White Style Arc Toni side view

I’ve shortened the pattern 10cm from the original length as I found it’s much easier to walk in that way. Otherwise this is made up straight out of the packet in a single size; the fit is very forgiving.

White Style Arc Toni back view

In previous versions I sewed weights into the drapes to keep them in place, but that wasn’t entirely effective. For this one I tried to encourage the drapes to stay put by tacking the seam allowances together in a couple of places. They still move about a bit. I think I’m just going to have to embrace that. I think I was trying to adjust the drapes in the picture below!

White Style Arc Toni bending front view

The crisp fabric really gives the skirt some volume. This pattern is a bit of a fabric hog, but I got very lucky: a friend of my mum’s was destashing and passed on 3m of this sateen. It’s an unusually narrow width; only just over a metre; and I used it all. Thanks Sue!

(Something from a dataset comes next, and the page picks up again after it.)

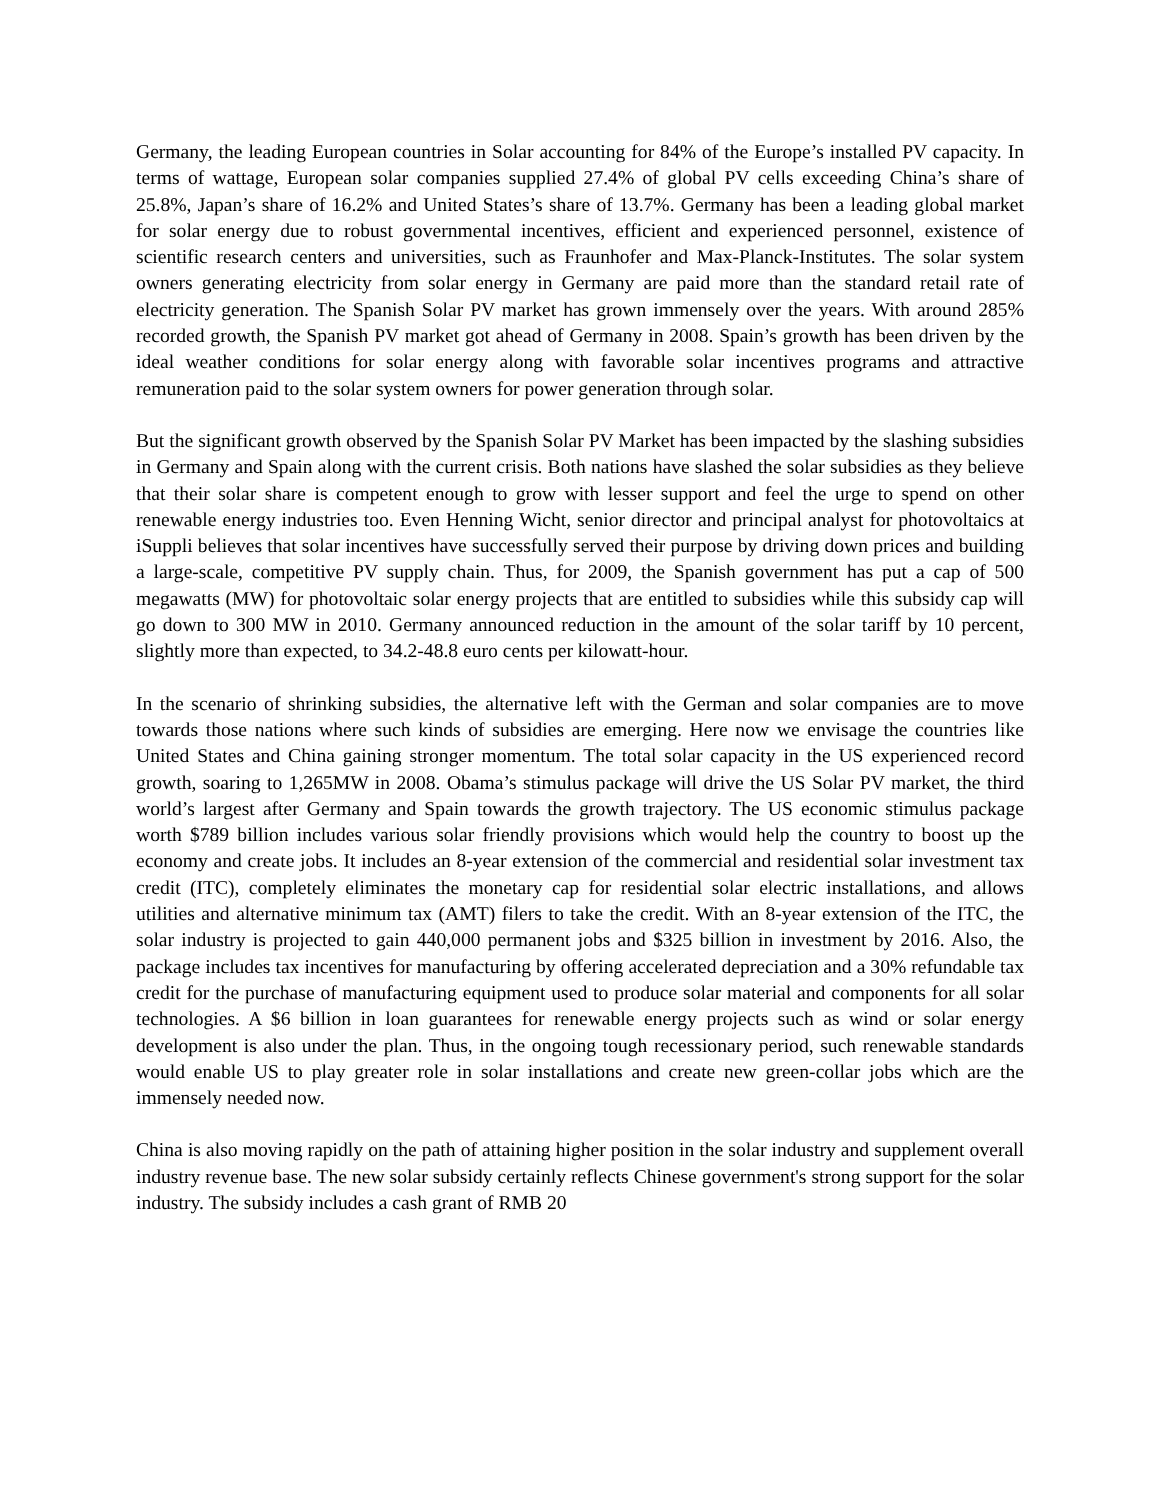Germany, the leading European countries in Solar accounting for 84% of the Europe’s installed PV capacity. In terms of wattage, European solar companies supplied 27.4% of global PV cells exceeding China’s share of 25.8%, Japan’s share of 16.2% and United States’s share of 13.7%. Germany has been a leading global market for solar energy due to robust governmental incentives, efficient and experienced personnel, existence of scientific research centers and universities, such as Fraunhofer and Max-Planck-Institutes. The solar system owners generating electricity from solar energy in Germany are paid more than the standard retail rate of electricity generation. The Spanish Solar PV market has grown immensely over the years. With around 285% recorded growth, the Spanish PV market got ahead of Germany in 2008. Spain’s growth has been driven by the ideal weather conditions for solar energy along with favorable solar incentives programs and attractive remuneration paid to the solar system owners for power generation through solar.
But the significant growth observed by the Spanish Solar PV Market has been impacted by the slashing subsidies in Germany and Spain along with the current crisis. Both nations have slashed the solar subsidies as they believe that their solar share is competent enough to grow with lesser support and feel the urge to spend on other renewable energy industries too. Even Henning Wicht, senior director and principal analyst for photovoltaics at iSuppli believes that solar incentives have successfully served their purpose by driving down prices and building a large-scale, competitive PV supply chain. Thus, for 2009, the Spanish government has put a cap of 500 megawatts (MW) for photovoltaic solar energy projects that are entitled to subsidies while this subsidy cap will go down to 300 MW in 2010. Germany announced reduction in the amount of the solar tariff by 10 percent, slightly more than expected, to 34.2-48.8 euro cents per kilowatt-hour.
In the scenario of shrinking subsidies, the alternative left with the German and solar companies are to move towards those nations where such kinds of subsidies are emerging. Here now we envisage the countries like United States and China gaining stronger momentum. The total solar capacity in the US experienced record growth, soaring to 1,265MW in 2008. Obama’s stimulus package will drive the US Solar PV market, the third world’s largest after Germany and Spain towards the growth trajectory. The US economic stimulus package worth $789 billion includes various solar friendly provisions which would help the country to boost up the economy and create jobs. It includes an 8-year extension of the commercial and residential solar investment tax credit (ITC), completely eliminates the monetary cap for residential solar electric installations, and allows utilities and alternative minimum tax (AMT) filers to take the credit. With an 8-year extension of the ITC, the solar industry is projected to gain 440,000 permanent jobs and $325 billion in investment by 2016. Also, the package includes tax incentives for manufacturing by offering accelerated depreciation and a 30% refundable tax credit for the purchase of manufacturing equipment used to produce solar material and components for all solar technologies. A $6 billion in loan guarantees for renewable energy projects such as wind or solar energy development is also under the plan. Thus, in the ongoing tough recessionary period, such renewable standards would enable US to play greater role in solar installations and create new green-collar jobs which are the immensely needed now.
China is also moving rapidly on the path of attaining higher position in the solar industry and supplement overall industry revenue base. The new solar subsidy certainly reflects Chinese government's strong support for the solar industry. The subsidy includes a cash grant of RMB 20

I interfaced the collar and facings with Vilene G405. I wondered if that was going to be too heavy but it worked out OK because you need something fairly supportive for the collar on this one. I also added strips of interfacing on the front pocket opening edge.

White Style Arc Toni back view

I did some top stitching around the sleeve openings. The pattern just asks you to turn the allowances under there, but I don’t see how they’d stay put like that. I tacked the neckline facing to the seam allowances to make it stay in place but that could have been topstitched down as well.

White Style Arc Toni front view

Of course the big question is how wearable it is. It has the obligatory pockets (built into the pattern so no need to add them) and once shortened it’s quite easy to move in. The colour isn’t entirely practical but it’s easy to wash. Only time will tell for sure, but I’ve worn it for a day at work this week and was happy with it.